Dass die Massnahmen mehrheitlich umgesetzt werden konnten, sei nicht zuletzt auch der Tatsache zu verdanken, dass man bei der Studie um einen hohen Objektivitätsstandard bemüht war. Man habe das nötige Vertrauen bei der Opernhausdirektion erweckt, so Achberger. Nicht nur im Sinne der Nachhaltigkeit des vierjährigen Pilotprojekts sei es nun aber wichtig, dass die Veränderungsprozesse nicht stagnieren, sondern langfristig vorangetrieben und fortwährend reflektiert würden. «Wir müssen uns proaktiv um die Gesundheit kümmern. Die Lösungen liegen im Betrieb selbst und nicht in den Arztpraxen», gibt er zu bedenken. Auch die Gewerkschaften seien in die Pflicht zu nehmen: «Das Bundesgesetz über die Mitsprache der Arbeitnehmerinnen und Arbeitnehmer in den Betrieben sieht eine Mitwirkung gerade bei Unfall- und Arbeitnehmerschutz vor. Um aber mitsprechen zu können, bedarf es einer entsprechenden Ausbildung und Information der Funktionäre. Beides zu liefern, wäre eigentlich Aufgabe der Gewerkschaften und Verbände. Zudem könnten bereits in den GAVs Organe bzw. Gremien definiert werden, die sich der gesundheitlichen Situation in den Betrieben widmen. Den Orchestern wächst dankenswerterweise viel Beistand und Wissen von aussen zu, auch die meisten Arbeitgeber verschliessen sich keineswegs einem vernünftig und fundiert geführten Dialog.
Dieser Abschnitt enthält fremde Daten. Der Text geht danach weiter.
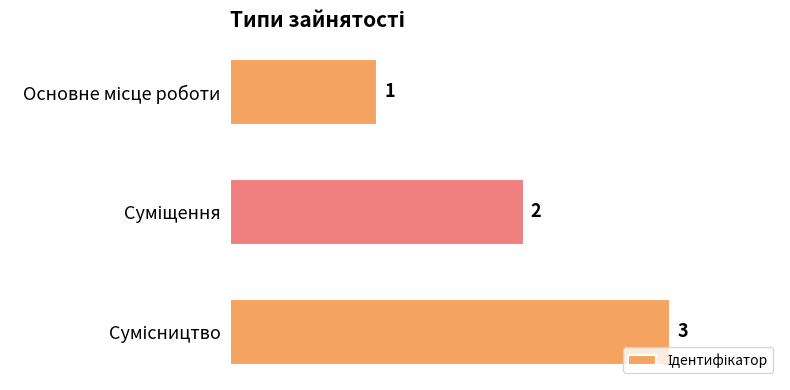

What is the value of the 1st bar from the top?

1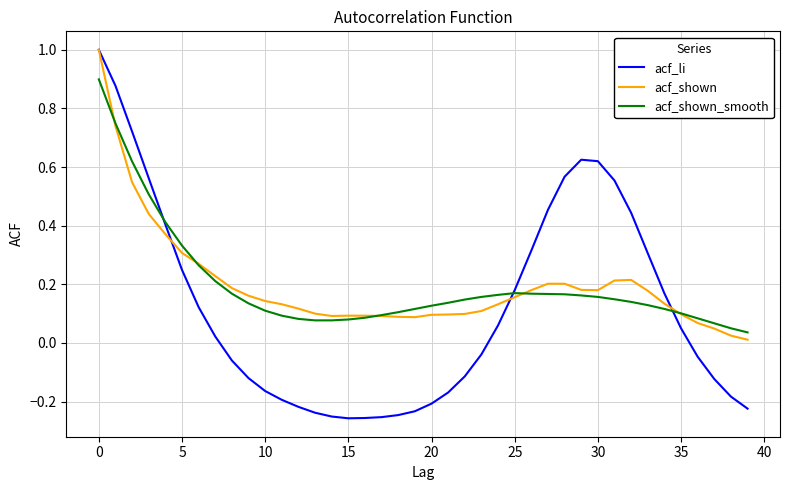

What is the maximum value shown in the chart?

1.0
Woran es mangelt, ist das organisatorische Wissen: Wie können Erkenntnisse nachhaltig angewendet und in Abläufe integriert werden?»
Das Fazit aus unserem Gespräch lautet: Es geht nicht allein um die Gesundheit einzelner Musiker, sondern auch um übergeordnete Gesundheitsstrategien, bedingt durch eine adäquate Führungskultur. Denn bei allen gesundheitlichen Problemen, die den «Athleten der kleinen Muskeln, des Gehirns und der Emotion» (Eckart Altenmüller) aufgrund hoher Belastungen im Berufsalltag drohen, liegt es im Wesen der Musik, Freude zu bereiten – sowohl dem Publikum, als auch den Musikern. Achberger ist überzeugt: «Wenn im Betrieb Resonanz herrscht, klingt das Orchester noch besser.»